Primarily: fixed the gmsh module to use integer indices

also did some pep8/pyflakes cleanup

interp/baker/__init__.py

@@ -142,10 +142,10 @@ def interpolate(X, R, R_q, S=None, S_q=None, order=2):
         order - order of interpolation - 1
     """
 
-    qlin=None
+    qlin = None
-    error_term=None
+    error_term = None
-    final=None
+    final = None
-    abc={}
+    abc = {}
 
     # calculate values only for the simplex triangle
     phi, qlin = qlinear(X, R, R_q)
@@ -161,10 +161,9 @@ def interpolate(X, R, R_q, S=None, S_q=None, order=2):
                 raise np.linalg.LinAlgError("Pathological Vertex Config")
         else:
             final = qlin + error_term
-    elif order not in xrange(2,11):
+    elif order not in xrange(2, 11):
         raise Exception('unsupported order "%d" for baker method' % order)
 
-
     return Answer(qlin=qlin, error=error_term, final=final, abc=abc)
 
 

interp/bootstrap.py

@@ -13,5 +13,7 @@ def save_history(historyPath=historyPath):
 if os.path.exists(historyPath):
     readline.read_history_file(historyPath)
 
+rl = rlcompleter
+
 atexit.register(save_history)
-del os, atexit, readline, rlcompleter, save_history, historyPath
+del os, atexit, readline, rl, save_history, historyPath

interp/grid/__init__.py

@@ -16,7 +16,18 @@ class grid(object):
         pass
 
     def get_simplex_extra_points(self, X, extra_points=8):
-        pass
+        # I need two things: find_simplex, and self.simplices
+        simplex_id = self.find_simplex(X)

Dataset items
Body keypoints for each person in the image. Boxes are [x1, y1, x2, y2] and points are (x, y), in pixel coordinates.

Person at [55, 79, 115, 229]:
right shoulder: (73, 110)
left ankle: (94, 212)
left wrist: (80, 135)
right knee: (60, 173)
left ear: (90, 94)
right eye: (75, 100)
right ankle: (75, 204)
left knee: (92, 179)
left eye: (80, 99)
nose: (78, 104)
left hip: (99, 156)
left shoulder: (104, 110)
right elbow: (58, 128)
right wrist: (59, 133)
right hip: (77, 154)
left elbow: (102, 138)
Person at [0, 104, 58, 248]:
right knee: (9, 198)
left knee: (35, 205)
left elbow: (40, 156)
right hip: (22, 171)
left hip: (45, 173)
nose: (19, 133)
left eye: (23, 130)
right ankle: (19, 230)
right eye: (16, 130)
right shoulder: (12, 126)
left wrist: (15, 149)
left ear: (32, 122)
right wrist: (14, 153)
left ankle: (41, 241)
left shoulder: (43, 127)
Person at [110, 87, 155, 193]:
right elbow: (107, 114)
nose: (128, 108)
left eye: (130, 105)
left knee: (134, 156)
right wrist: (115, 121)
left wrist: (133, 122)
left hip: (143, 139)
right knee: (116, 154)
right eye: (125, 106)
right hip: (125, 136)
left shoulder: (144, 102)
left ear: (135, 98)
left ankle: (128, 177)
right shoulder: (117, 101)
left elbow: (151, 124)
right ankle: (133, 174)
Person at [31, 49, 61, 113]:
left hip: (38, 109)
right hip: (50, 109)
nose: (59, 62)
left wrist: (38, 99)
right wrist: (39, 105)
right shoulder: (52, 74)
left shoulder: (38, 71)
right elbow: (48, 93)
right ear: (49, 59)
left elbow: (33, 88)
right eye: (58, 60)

### Problem
Summarize the commit above in two sentences.

### Answer for this exercise
The commit message says it mainly fixes the gmsh module to use integer indices and also does some pep8/pyflakes cleanup. The changes shown add spaces around assignments and inside `xrange(2, 11)` in `interp/baker/__init__.py`, alias `rlcompleter` as `rl` in `interp/bootstrap.py`, and start replacing the `pass` in `get_simplex_extra_points` in `interp/grid/__init__.py` with a call to `self.find_simplex(X)`.